What the exercise asks –
When you reach a picture, skip it, and retype every line below exactly.

Data excerpts –
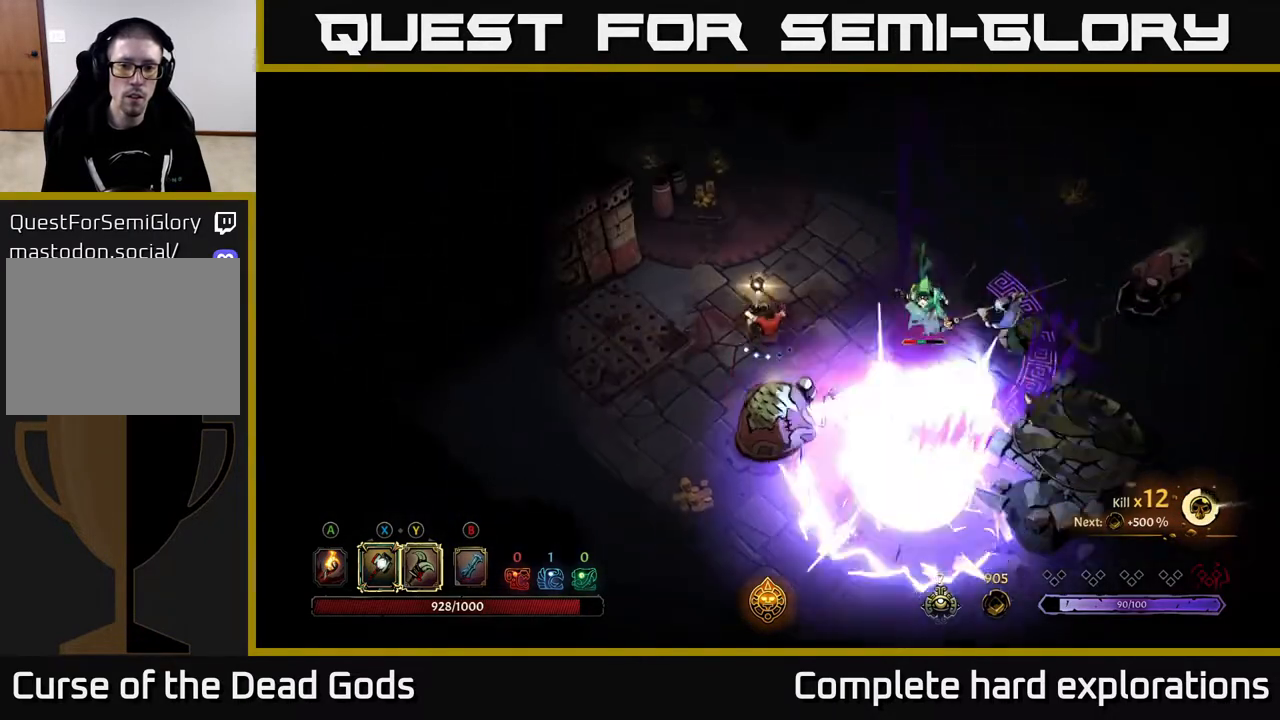
{"buttons": [], "left_stick": "down-left", "right_stick": "center", "events": [[183, "left_stick", "left"], [417, "left_stick", "down-left"]]}
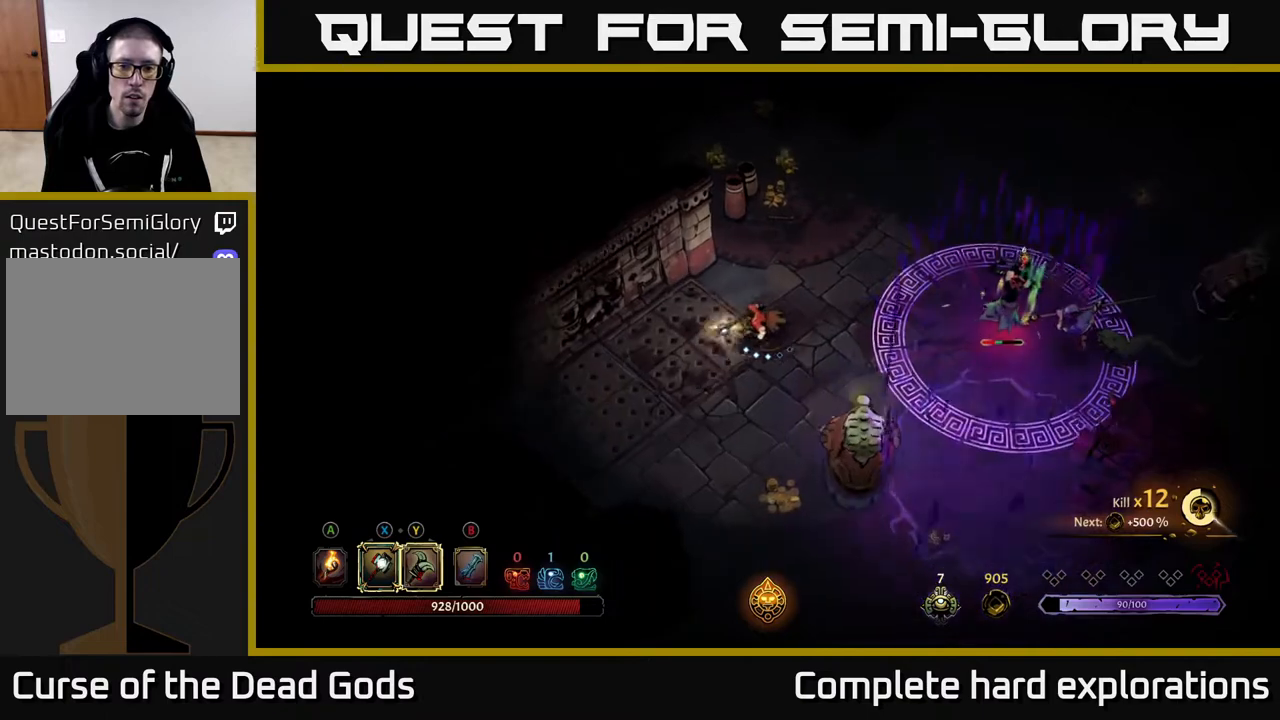
{"buttons": [], "left_stick": "down", "right_stick": "center", "events": [[133, "left_stick", "down"], [267, "R2", "down"], [483, "R2", "up"]]}
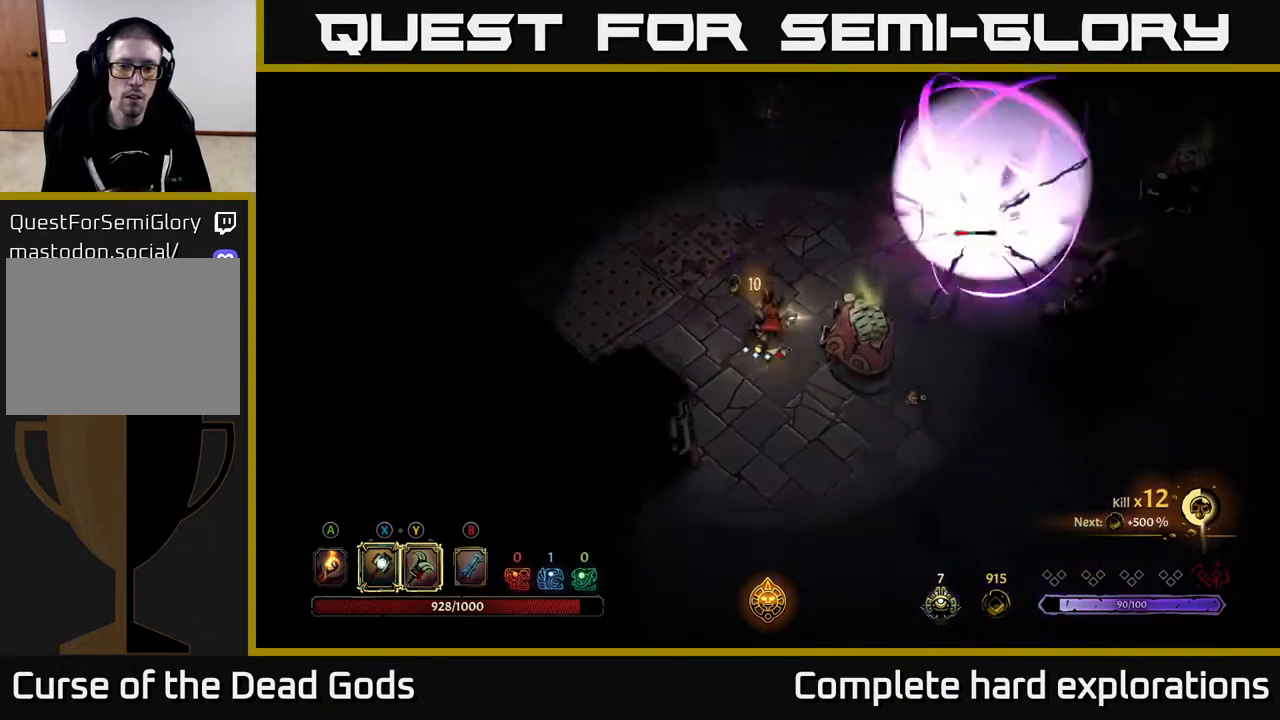
{"buttons": ["X"], "left_stick": "right", "right_stick": "center", "events": [[350, "left_stick", "right"], [383, "X", "down"]]}
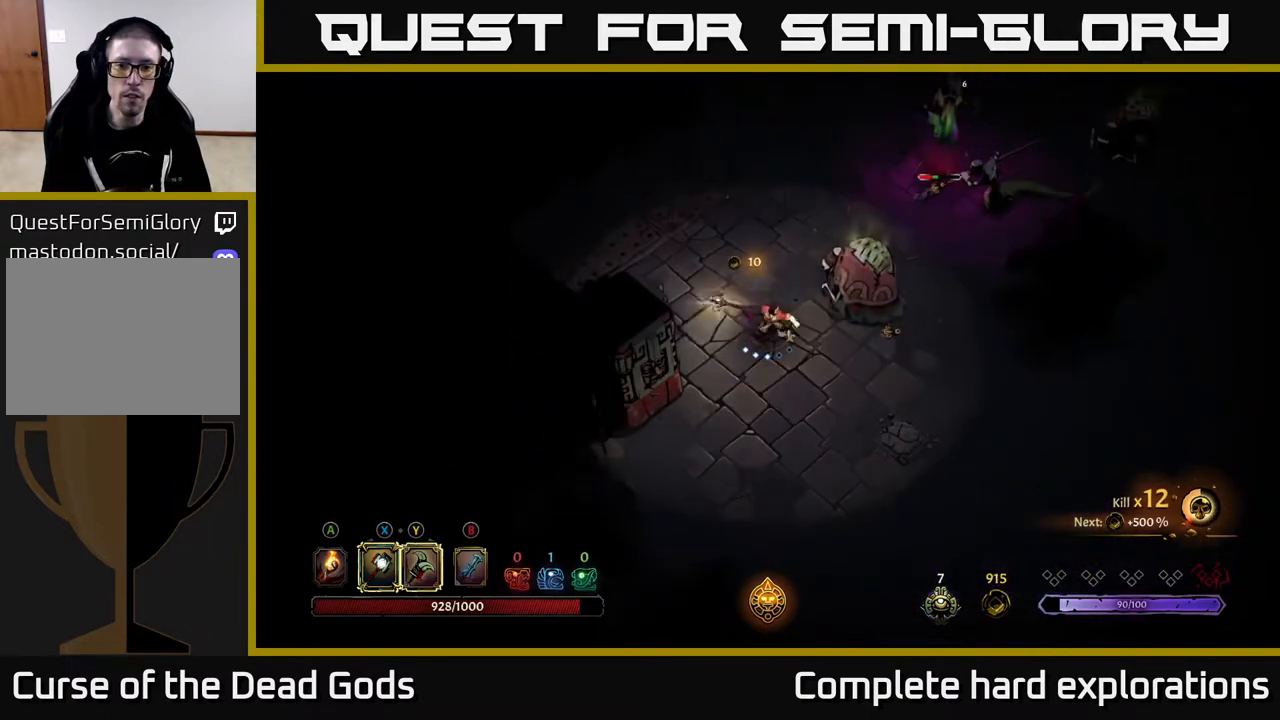
{"buttons": ["X"], "left_stick": "right", "right_stick": "center", "events": [[17, "X", "up"], [400, "X", "down"]]}
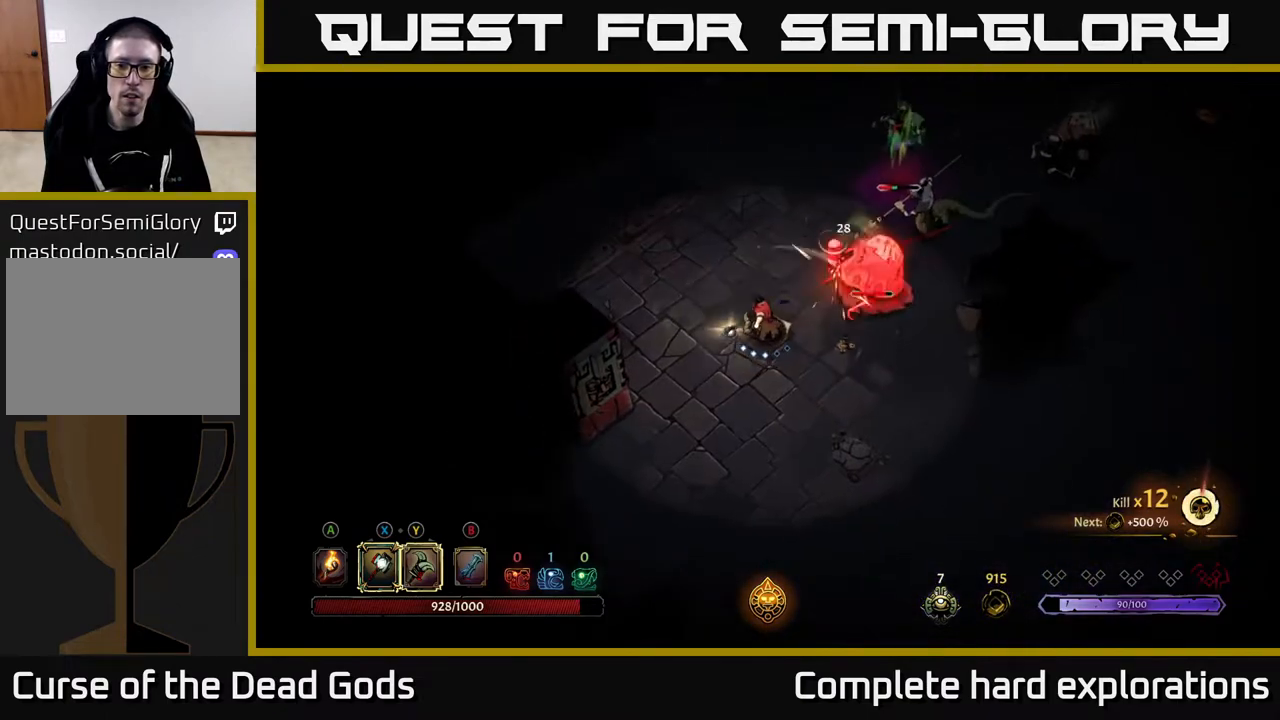
{"buttons": ["X"], "left_stick": "up-right", "right_stick": "center", "events": [[83, "X", "up"], [267, "left_stick", "up-right"], [367, "X", "down"]]}
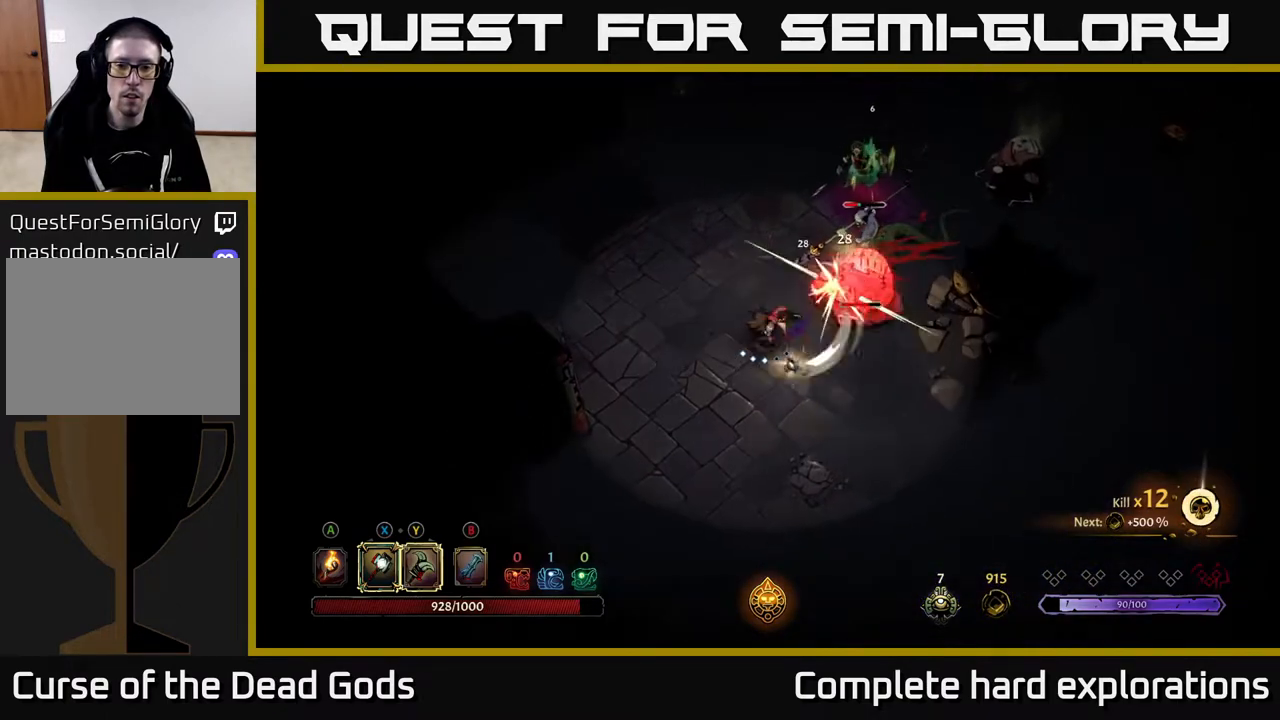
{"buttons": [], "left_stick": "up-right", "right_stick": "center", "events": [[67, "X", "up"], [167, "X", "down"], [283, "X", "up"]]}
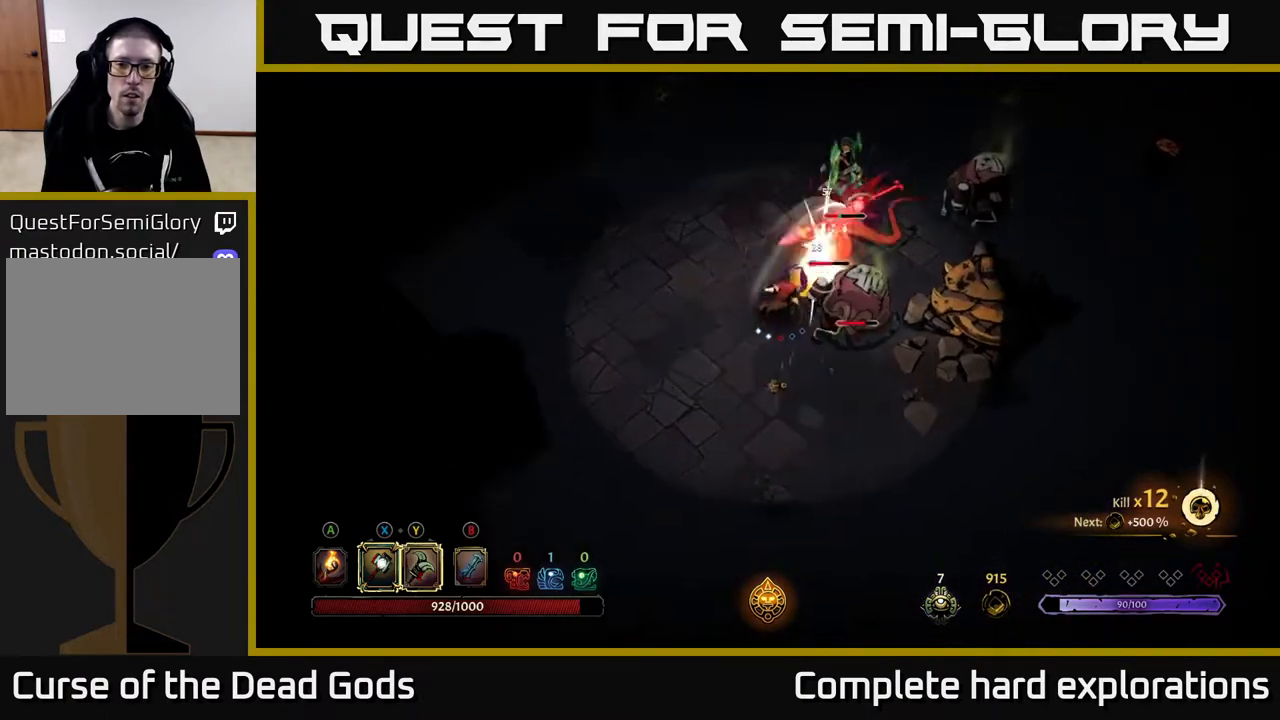
{"buttons": [], "left_stick": "down-left", "right_stick": "center", "events": [[83, "left_stick", "center"], [183, "left_stick", "down"], [383, "left_stick", "down-left"]]}
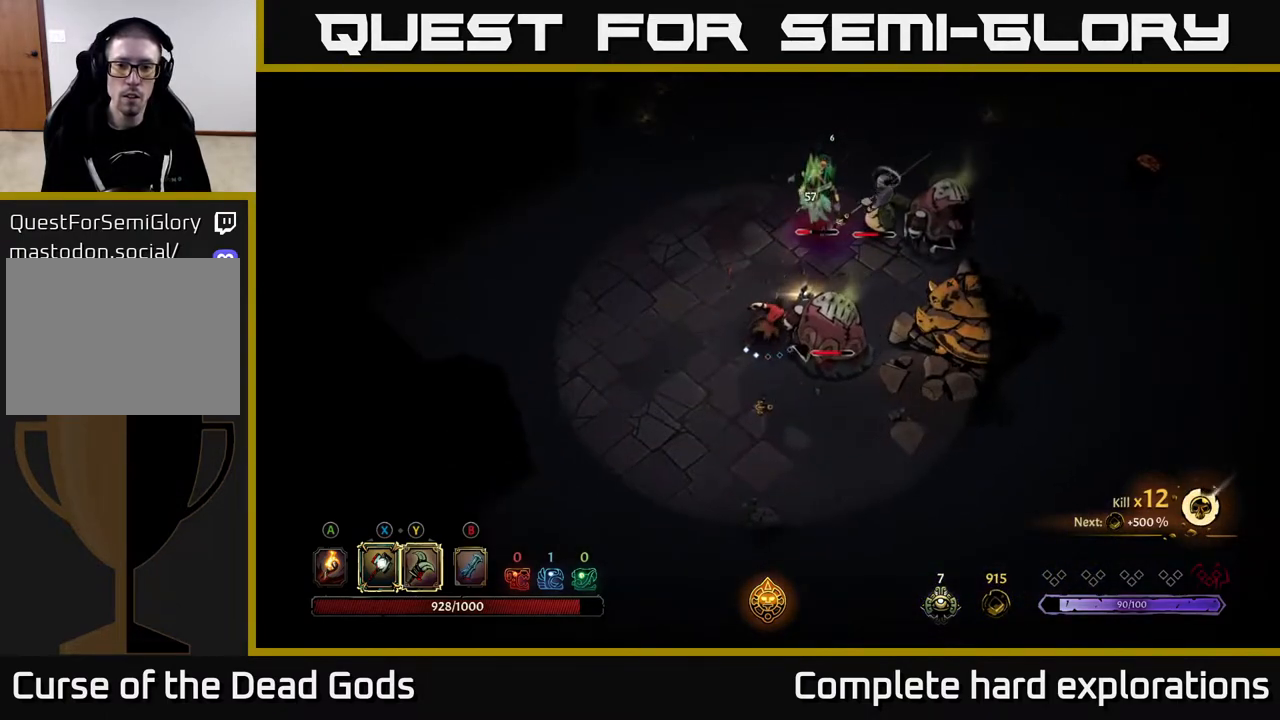
{"buttons": [], "left_stick": "down-left", "right_stick": "center", "events": []}
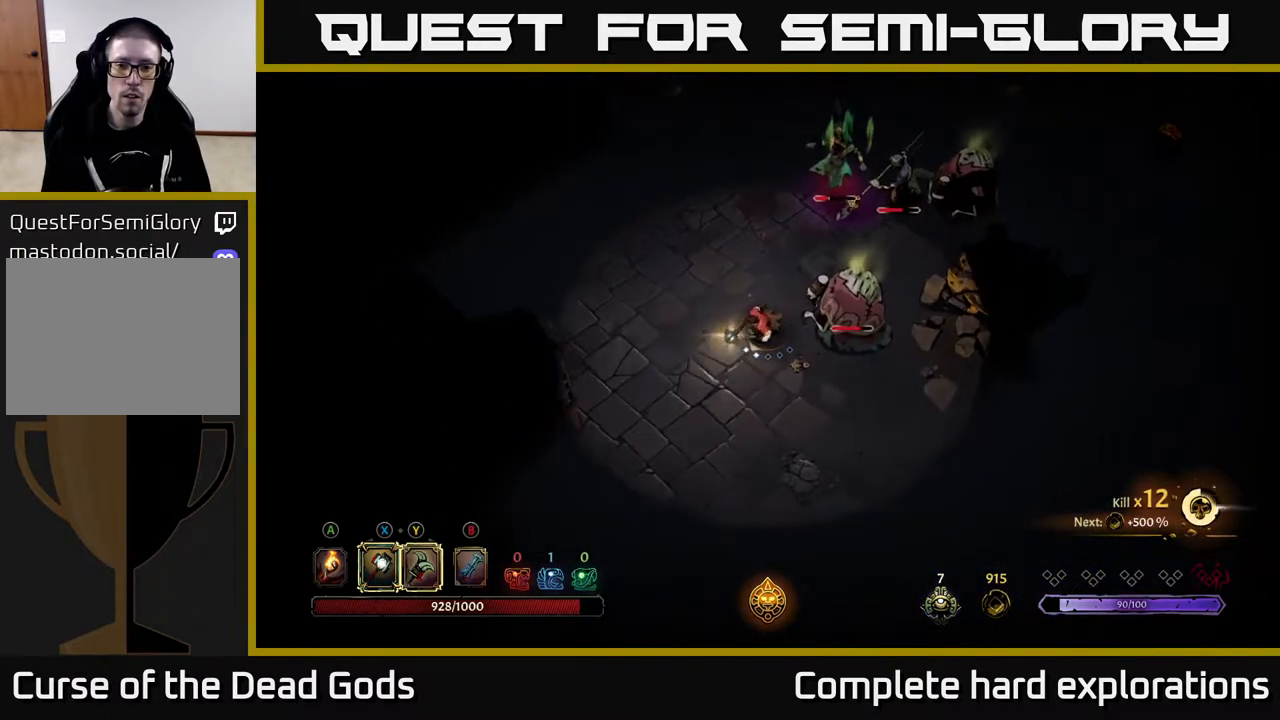
{"buttons": [], "left_stick": "down", "right_stick": "center", "events": [[50, "left_stick", "down"]]}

Answer box –
{"buttons": [], "left_stick": "down-left", "right_stick": "center", "events": [[183, "left_stick", "left"], [417, "left_stick", "down-left"]]}
{"buttons": [], "left_stick": "down", "right_stick": "center", "events": [[133, "left_stick", "down"], [267, "R2", "down"], [483, "R2", "up"]]}
{"buttons": ["X"], "left_stick": "right", "right_stick": "center", "events": [[350, "left_stick", "right"], [383, "X", "down"]]}
{"buttons": ["X"], "left_stick": "right", "right_stick": "center", "events": [[17, "X", "up"], [400, "X", "down"]]}
{"buttons": ["X"], "left_stick": "up-right", "right_stick": "center", "events": [[83, "X", "up"], [267, "left_stick", "up-right"], [367, "X", "down"]]}
{"buttons": [], "left_stick": "up-right", "right_stick": "center", "events": [[67, "X", "up"], [167, "X", "down"], [283, "X", "up"]]}
{"buttons": [], "left_stick": "down-left", "right_stick": "center", "events": [[83, "left_stick", "center"], [183, "left_stick", "down"], [383, "left_stick", "down-left"]]}
{"buttons": [], "left_stick": "down-left", "right_stick": "center", "events": []}
{"buttons": [], "left_stick": "down", "right_stick": "center", "events": [[50, "left_stick", "down"]]}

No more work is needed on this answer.